Furthermore, this family performs essential services to sustain the comfort of other parishioners: mowing their lawns, washing their cars, painting their houses, delivering food to their grocery stores, cleaning their offices by night, stocking their stores’ shelves by day, dry-cleaning their clothes, and watching over their children at daycare centers. The private market does not pay them enough to keep them healthy.
You’d think that would move this church’s congregation, but in the end, the majority, led by its recalcitrant pastor, decides that they don’t like this wealthy man, don’t want an outsider sticking his fingers in their business, don’t want to pay for even a tiny slice of this family’s health care directly. They will pay for it indirectly in the long run, as the American Association of Retired Persons has documented, in higher fees by hospitals that have to treat the uninsured in emergency rooms, and in treatment for chronic illnesses once these folks reach Medicare age, diseases that might have been avoided by preventive care in middle age. But we are a people ruled by the fleeting fears of the moment, not the long and hazy future.
Fortunately, some who preach sink-or-swim ideology have been converted to accepting Washington’s largess, most recently Gov. Rick Scott of Florida. It will be interesting to see whether the Republican governors of Alabama, Georgia, Idaho, Louisiana, Maine, Mississippi, North Carolina, Oklahoma, Pennsylvania, South Carolina, South Dakota, Texas and Wisconsin also change their minds.
“Americans of all ages, all conditions, and all dispositions constantly form associations,” Tocqueville wrote.
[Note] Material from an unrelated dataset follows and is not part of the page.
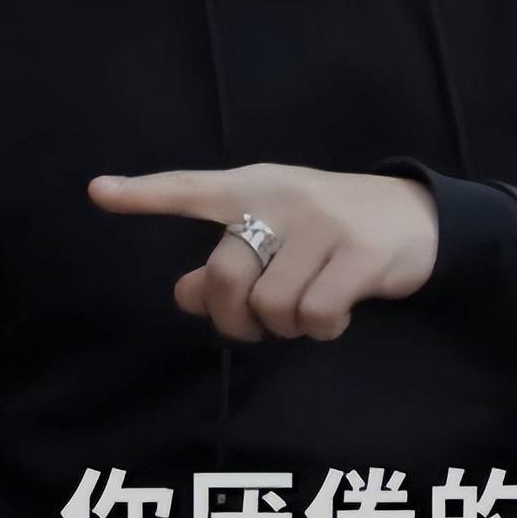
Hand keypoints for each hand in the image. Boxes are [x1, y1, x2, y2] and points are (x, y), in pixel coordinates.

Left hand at [87, 163, 437, 342]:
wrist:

If we are to do in a vastly complicated society what our forbears did in his time, government is unavoidable as a complement to, not a replacement of, that drive to organize.
“They have not only commercial and manufacturing companies, in which all take part,” Tocqueville observed, “but associations of a thousand other kinds, religious, moral, serious, futile, general or restricted, enormous or diminutive. The Americans make associations to give entertainments, to found seminaries, to build inns, to construct churches, to diffuse books, to send missionaries to the antipodes; in this manner they found hospitals, prisons, and schools. If it is proposed to inculcate some truth or to foster some feeling by the encouragement of a great example, they form a society.
“I met with several kinds of associations in America of which I confess I had no previous notion; and I have often admired the extreme skill with which the inhabitants of the United States succeed in proposing a common object for the exertions of a great many men and in inducing them voluntarily to pursue it.”
Some conservatives worry that this individual initiative will be extinguished by extensive government. I don’t think so. The fate of generosity is more worrisome.